La risposta arrivò quasi istantaneamente: voce comportamentale in modalità ‘Assenza di Amelia’ anche archiviata come ‘tempo libero da spendere da solo’.
Dunque Adam si spostò dall’ingresso e si diresse verso il televisore nel salotto. Lo accese e mise su un canale che trasmetteva documentari di vari generi. Quel giorno si parlava delle abitudini delle famiglie di leoni nella Savana. Adam avviò in automatico il programma di apprendimento e cominciò a salvare le informazioni nella propria memoria. Non passò molto altro tempo che un rumore attirò la sua attenzione. Riconobbe quello schema immediatamente: rumore di porta che si apriva e chiudeva, due passi, rumore di chiavi che si poggiano sul mobile dell’ingresso, altri tre passi, fruscio di soprabito che scivola sulla pelle e successivamente entra in contatto con la stoffa del giubbotto già appeso all’attaccapanni... era tornata Amelia!
«Adam! Sei in casa?» una voce cristallina si diffuse in tutto l’ambiente e risuonò di un’eco debole.
«Amelia, sono qui!»
Adam abbandonò il divano e si diresse verso la porta da cui fece capolino una piccola testa rossiccia da cui dipanavano lunghi ricci morbidi. Gli occhi verdi della ragazza si puntarono contro di lui. Erano ombreggiati da un sentimento che Adam riconobbe come timore.
Adam sorrise, tranquillizzandola.
«Come te la sei cavata?» gli domandò.
«Alla grande.» rispose automaticamente.
L’espressione di Amelia si ammorbidì ed anche lei sorrise. «Bene!»
«Ho tardato e non avevo con me il cellulare.» spiegò.
«Non preoccuparti. Dopo i primi quindici minuti di attesa, ho registrato un nuovo comportamento, come da programma.»
Il sorriso di Amelia si incrinò leggermente e qualcosa, nel suo sguardo, si spense.
Adam riconobbe anche quello schema, così si affrettò a dire: «Bentornata!»
Tese le braccia e la circondò, ammantando l’esile figura della donna quasi interamente. Con uno slancio la sollevò sulle braccia e girò in tondo, trascinandola con sé.

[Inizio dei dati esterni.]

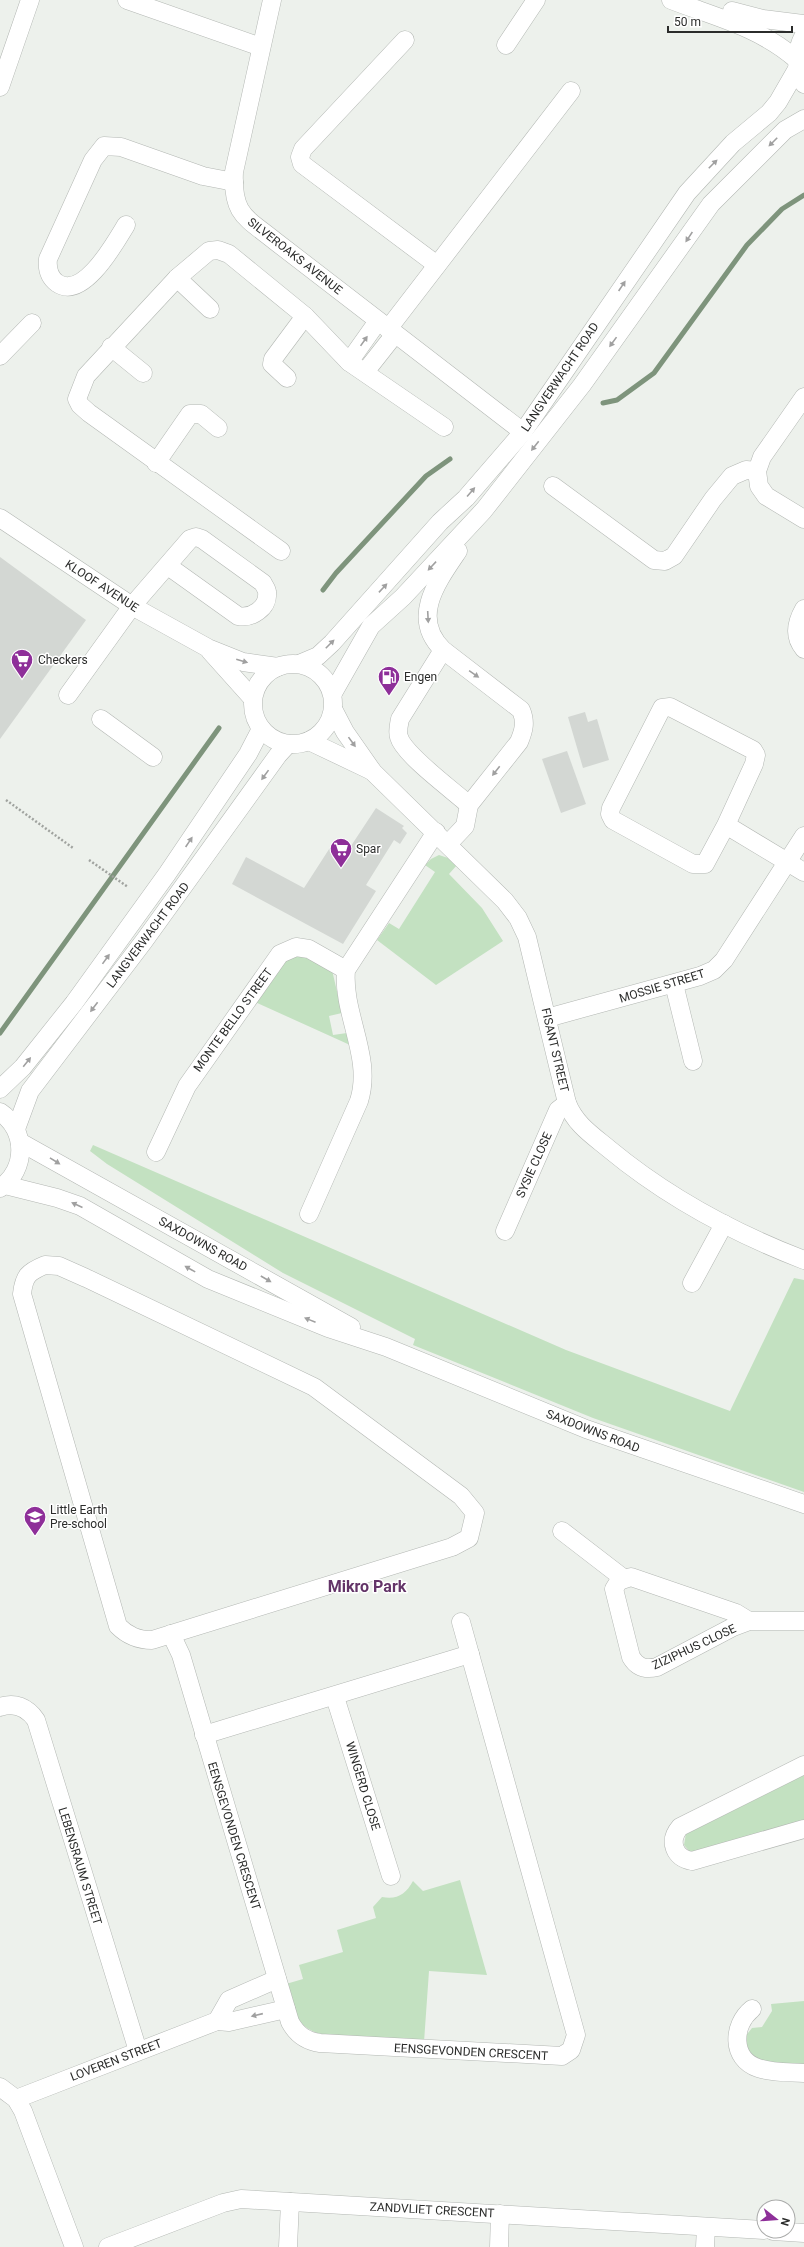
<svg xmlns="http://www.w3.org/2000/svg" width="804" height="2247" viewBox="0 0 804 2247" font-family="Roboto,sans-serif">
<rect width="100%" height="100%" fill="#edf1ec"/>
<g fill="#c3e1c1">
<path d="M439,855l9,3 9,7 -8,9 33,34 21,33 -67,44 -59,-45 12,-17 10,6 36,-57 -10,-7 6,-6z"/>
<path d="M301,954l31,16 10,43 -13,3 4,19 14,-2 3,12 -95,-43 30,-41z"/>
<path d="M93,1145l473,205 164,61 64,-133 10,2v212l-211,-74 -180,-73 2,-6 -132,-66 -176,-109 -17,-13z"/>
<path d="M804,1772v50l-106,30h-8l-6,-7 2,-12z"/>
<path d="M460,1880l27,95 -58,-4 -5,71 -101,-7c-30,-9 -28,-24 -37,-51l17,-5 -4,-14 44,-13 -6,-22 39,-12 -3,-11 9,-10c15,3 24,-3 31,-16l10,10z"/>
<path d="M804,2001v65l-42,-2 -13,-6 -5,-20 8,-10 10,-1 10,-16 -1,-7z"/>
</g>
<g fill="none" stroke-linecap="round" stroke-linejoin="round">
<g stroke="#7e947c" stroke-width="5">
<path d="M603,403l14,-3 37,-27 93,-128 35,-36 22,-14"/>
<path d="M323,590l13,-17 90,-97 24,-17"/>
<path d="M0,1033l219,-305"/>
</g>
</g>
<g fill="#d3d7d3">
<path d="M0,557l86,63 -86,119z"/>
<path d="M585,712l3,10 9,-3 12,41 -26,8 -15,-51z"/>
<path d="M567,751l19,53 -25,9 -19,-54z"/>
<path d="M376,808l28,18 -2,2 5,5 -7,11 -6,-4 -28,45 10,6 -33,53 -111,-60 14,-27 58,31 29,-45 14,9z"/>
</g>
<g fill="none" stroke-linecap="round" stroke-linejoin="round">
<g stroke="#b3b7b3" stroke-width="19">
<g id="minor">
<path d="M127,0l134,47"/>
<path d="M272,0l-38,172c-2,42 11,45 41,69l248,191"/>
<path d="M671,0c44,17 88,27 125,59"/>
<path d="M732,11l31,8 41,5"/>
<path d="M804,35c-9,17 -10,32 0,49"/>
<path d="M405,40l-102,109 -3,8 2,7 135,101"/>
<path d="M506,45l30,-45"/>
<path d="M0,87l30,-87"/>
<path d="M126,225c-11,18 -43,76 -69,58 -8,-6 -10,-15 -9,-24l45,-99 11,-14 17,1 82,29 31,6"/>
<path d="M177,278l33,31"/>
<path d="M388,329l183,-238"/>
<path d="M111,347l32,26"/>
<path d="M0,356l32,-33"/>
<path d="M349,362l29,-41"/>
<path d="M365,372l30,-38"/>
<path d="M287,378l-15,-14 1,-5 32,-43"/>
<path d="M804,397l-42,60 -5,14 2,15 7,10 38,23"/>
<path d="M156,463l34,-49h11l17,14"/>
<path d="M553,486l101,74 11,1 9,-5 39,-57 19,-23 14,-6 11,1"/>
<path d="M0,518l132,88 76,42 35,14 35,5"/>
<path d="M281,551l-192,-138 -9,-8 -3,-6 9,-23 91,-98 32,-27 9,-1 11,4 76,62 44,46 95,65"/>
<path d="M804,609c-8,14 -11,27 0,40"/>
<path d="M443,650l-43,69c-1,6 -3,12 -1,18 5,18 55,54 70,68"/>
<path d="M210,651l43,48"/>
<circle cx="293" cy="704" r="40"/>
<path d="M299,664l19,-8 14,-13 108,-121 26,-24 57,-66 164,-239 46,-50 36,-30 9,-11 19,-33"/>
<path d="M333,693l38,-67 32,-29 81,-87 98,-125 129,-181 74,-74 19,-11"/>
<path d="M68,695l64,-89 58,-67 6,-2 6,2 61,44c1,3 4,6 4,9 2,16 -16,27 -29,24l-70,-50"/>
<path d="M333,709l12,23 28,40 132,129 13,17 9,19 40,166c8,21 25,32 42,46 58,48 125,84 195,111"/>
<path d="M101,719l52,38"/>
<path d="M309,741l63,30"/>
<path d="M726,825l28,-61 2,-9 -3,-5 -83,-43 -8,1 -51,100 -1,6 3,6 80,44h12l21,-39 78,47"/>
<path d="M448,844l17,-18 4,-21 50,-63c5,-12 7,-20 2,-32l-78,-60c-33,-32 -6,-68 15,-99"/>
<path d="M674,984l19,77"/>
<path d="M547,1018l153,-42 14,-6 10,-10 80,-124"/>
<path d="M0,1089l23,-22 51,-64 93,-129 81,-120 13,-25"/>
<path d="M0,1112c27,18 27,58 0,76"/>
<path d="M16,1129l14,-38 114,-150 134,-186 10,-11"/>
<path d="M20,1142l331,185"/>
<path d="M156,1152l31,-66 93,-132 16,-7 13,2 37,21"/>
<path d="M5,1185l52,13 23,8 128,73 120,49 58,19 200,82 218,75"/>
<path d="M309,1214l50,-113c14,-44 -17,-87 -13,-131l90,-138"/>
<path d="M505,1231l53,-121 9,-7"/>
<path d="M45,1265l14,1 27,12 228,109 147,109 14,17 -6,25 -17,9 -300,93c-14,0 -24,-4 -34,-14l-96,-332c2,-18 6,-22 23,-29z"/>
<path d="M692,1283l32,-59"/>
<path d="M562,1531l61,47"/>
<path d="M749,1621l-13,-8 -105,-36 -12,4 -5,8 17,68c6,10 14,13 26,10l76,-40 16,-6h55"/>
<path d="M171,1634l10,21 109,367c7,13 16,19 30,21l242,13 9,-6 5,-15 -115,-413"/>
<path d="M335,1697l56,179"/>
<path d="M0,1707c15,-5 27,0 36,13l102,331"/>
<path d="M204,1735l266,-81"/>
<path d="M804,1765l-124,62c-12,14 -6,31 12,34l112,-32"/>
<path d="M752,2009c-20,16 -21,50 6,59 14,5 32,4 46,5"/>
<path d="M217,2021l12,-21 48,-21"/>
<path d="M0,2087l16,12 7,12 51,136"/>
<path d="M16,2099l201,-78 12,1 57,-13"/>
<path d="M773,2231l31,2"/>
<path d="M108,2247l115,-44 18,-4 523,31"/>
<path d="M288,2247l2,-45"/>
<path d="M499,2247l1,-33"/>
<path d="M705,2247l1,-20"/>
</g>
</g>
<g stroke="#a0a39f" stroke-width="2.5" stroke-dasharray="2 2" stroke-linecap="butt">
<path d="M6,800l67,48"/>
<path d="M89,860l39,27"/>
</g>
<use href="#minor" stroke="#fff" stroke-width="18"/>
</g>
<defs><path id="oneway-solid" d="M-6-.8H1V-3.2L6.5 0L1 3.2V.8H-6Z"/></defs>
<g fill="#a0a0a0">
<use href="#oneway-solid" transform="translate(773 142) rotate(135)"/>
<use href="#oneway-solid" transform="translate(713 164) rotate(-45)"/>
<use href="#oneway-solid" transform="translate(689 237) rotate(124)"/>
<use href="#oneway-solid" transform="translate(622 286) rotate(-56)"/>
<use href="#oneway-solid" transform="translate(364 341) rotate(-55)"/>
<use href="#oneway-solid" transform="translate(613 342) rotate(126)"/>
<use href="#oneway-solid" transform="translate(535 446) rotate(128)"/>
<use href="#oneway-solid" transform="translate(471 492) rotate(-49)"/>
<use href="#oneway-solid" transform="translate(432 566) rotate(133)"/>
<use href="#oneway-solid" transform="translate(383 588) rotate(-47)"/>
<use href="#oneway-solid" transform="translate(428 617) rotate(87)"/>
<use href="#oneway-solid" transform="translate(330 644) rotate(-45)"/>
<use href="#oneway-solid" transform="translate(242 661) rotate(16)"/>
<use href="#oneway-solid" transform="translate(474 674) rotate(35)"/>
<use href="#oneway-solid" transform="translate(352 742) rotate(54)"/>
<use href="#oneway-solid" transform="translate(496 771) rotate(128)"/>
<use href="#oneway-solid" transform="translate(265 775) rotate(126)"/>
<use href="#oneway-solid" transform="translate(189 842) rotate(-56)"/>
<use href="#oneway-solid" transform="translate(106 959) rotate(-54)"/>
<use href="#oneway-solid" transform="translate(94 1007) rotate(127)"/>
<use href="#oneway-solid" transform="translate(27 1062) rotate(-51)"/>
<use href="#oneway-solid" transform="translate(55 1161) rotate(32)"/>
<use href="#oneway-solid" transform="translate(77 1205) rotate(-156)"/>
<use href="#oneway-solid" transform="translate(190 1269) rotate(-151)"/>
<use href="#oneway-solid" transform="translate(266 1279) rotate(30)"/>
<use href="#oneway-solid" transform="translate(310 1320) rotate(-158)"/>
<use href="#oneway-solid" transform="translate(257 2015) rotate(167)"/>
</g>
<defs>
<g id="supermarket-pin" transform="scale(1.15)"><path d="M0 17L-7.5 6A9.5 9.5 0 1 1 7.5 6Z" fill="#8e2f99" stroke="#fff"/><path d="M-6-5.5h2.5l.6 2H6L4.5 2H-2.5L-4.4-4H-6ZM-1.5 3.2a1.3 1.3 0 1 0 .1 0ZM3 3.2a1.3 1.3 0 1 0 .1 0Z" fill="#fff"/></g>
<g id="fuel-pin" transform="scale(1.15)"><path d="M0 17L-7.5 6A9.5 9.5 0 1 1 7.5 6Z" fill="#8e2f99" stroke="#fff"/><path d="M-5.5-6h7V0h2V4h1.3V-2.5L3-4.5l.8-.8L6-3V5H2.5V1h-1V6h-7ZM-4.2-4.7v3.2H.2V-4.7Z" fill="#fff"/></g>
<g id="school-pin" transform="scale(1.15)"><path d="M0 17L-7.5 6A9.5 9.5 0 1 1 7.5 6Z" fill="#8e2f99" stroke="#fff"/><path d="M0-5L7-2L0 1L-7-2ZM-4 1L0 2.5L4 1V4Q0 6-4 4Z" fill="#fff"/></g>
</defs>
<g fill-rule="evenodd">
<use href="#supermarket-pin" x="22" y="660"/>
<use href="#fuel-pin" x="389" y="677"/>
<use href="#supermarket-pin" x="341" y="849"/>
<use href="#school-pin" x="35" y="1517"/>
</g>
<g text-anchor="middle" dominant-baseline="central" stroke-width="3" stroke-linejoin="round" paint-order="stroke">
<g font-size="12" fill="#2b2c2b" stroke="#fff">
<text transform="translate(295 256) rotate(38)">SILVEROAKS AVENUE</text>
<text transform="translate(560 377) rotate(-56)">LANGVERWACHT ROAD</text>
<text transform="translate(102 586) rotate(33)">KLOOF AVENUE</text>
<text transform="translate(148 935) rotate(-53)">LANGVERWACHT ROAD</text>
<text transform="translate(662 986) rotate(-17)">MOSSIE STREET</text>
<text transform="translate(233 1020) rotate(-54)">MONTE BELLO STREET</text>
<text transform="translate(555 1050) rotate(77)">FISANT STREET</text>
<text transform="translate(534 1165) rotate(-66)">SYSIE CLOSE</text>
<text transform="translate(203 1244) rotate(29)">SAXDOWNS ROAD</text>
<text transform="translate(593 1431) rotate(21)">SAXDOWNS ROAD</text>
<text transform="translate(694 1647) rotate(-25)">ZIZIPHUS CLOSE</text>
<text transform="translate(363 1786) rotate(73)">WINGERD CLOSE</text>
<text transform="translate(234 1836) rotate(73)">EENSGEVONDEN CRESCENT</text>
<text transform="translate(80 1866) rotate(73)">LEBENSRAUM STREET</text>
<text transform="translate(471 2052) rotate(3)">EENSGEVONDEN CRESCENT</text>
<text transform="translate(116 2060) rotate(-21)">LOVEREN STREET</text>
<text transform="translate(432 2210) rotate(3)">ZANDVLIET CRESCENT</text>
</g>
<g font-size="12" fill="#2b2c2b" stroke="#fff" text-anchor="start">
<text x="38" y="660">Checkers</text>
<text x="404" y="677">Engen</text>
<text x="356" y="849">Spar</text>
<text x="50" y="1510">Little Earth<tspan x="50" dy="14">Pre-school</tspan></text>
</g>
<g font-size="16" font-weight="bold" fill="#633468" stroke="#fff">
<text x="367" y="1586">Mikro Park</text>
</g>
</g>
<g transform="translate(776 2219) rotate(107)"><circle r="19" fill="#ffffff" stroke="#aaabaa"/>
<path d="M0-3L7 15L0 10L-7 15Z" fill="#8e2f99"/>
<text y="-6" font-size="11" font-weight="bold" text-anchor="middle" fill="#2b2c2b">N</text>
</g>
<path d="M668 26v6h124v-6" fill="none" stroke="#2b2c2b" stroke-width="2"/>
<text x="674" y="26" font-size="12" fill="#2b2c2b" stroke="#ffffff" stroke-width="3" paint-order="stroke">50 m</text>
</svg>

«Ahahah! Adam! Mettimi giù!» gridò tra le risa Amelia, colta di sorpresa.
Ma Adam sapeva che quella richiesta era fittizia: il comando – ansimato, pronunciato tra le risa, mentre il cuore le batteva forte – non esigeva una soddisfazione reale.
Attese che riprendesse fiato, poi, tenendola ancora in braccio, inclinò il volto verso il suo e la baciò.
Amelia gli circondò il collo con le proprie mani e lo strinse a sé.
«Ora puoi mettermi giù, briccone!» sussurrò lei sulle sue labbra dopo che si erano separati.
Questa volta la richiesta era sentita. Fece come diceva Amelia.
«Hai mangiato?» riprese ad interrogarlo lei.
«No.» rispose Adam. «Non serve mangiare quando non ci sei.»
«È vero.» ricordò Amelia. L’espressione di nuovo mesta.
«Preferisci che attivi lo stimolo al nutrimento anche quando sono da solo?»
Amalia distolse lo sguardo dal ragazzo e rispose dopo qualche secondo: «No. Non è necessario.»
«Amelia, dimmi cosa faccio di sbagliato! Se non me lo dici non posso capire quale comportamento sia il migliore!»
«Non puoi! Non puoi capire!» gridò all’improvviso, con foga. «Non voglio che parli di risposte e di comportamento! Non voglio che parli di stimoli e schemi! Il mio Adam non deve parlare così!»
«Va bene, Amelia, non ne parlerò più.» acconsentì prontamente questi.
Così Adam archiviò anche questa richiesta aggiungendo il comando alla voce ‘ordini prioritari applicabili a tutte le categorie’. Spostò poi gli argomenti ‘stimoli - risposte’ e ‘comportamento - schemi’ sotto la voce ‘tabù’, e non ne parlò più.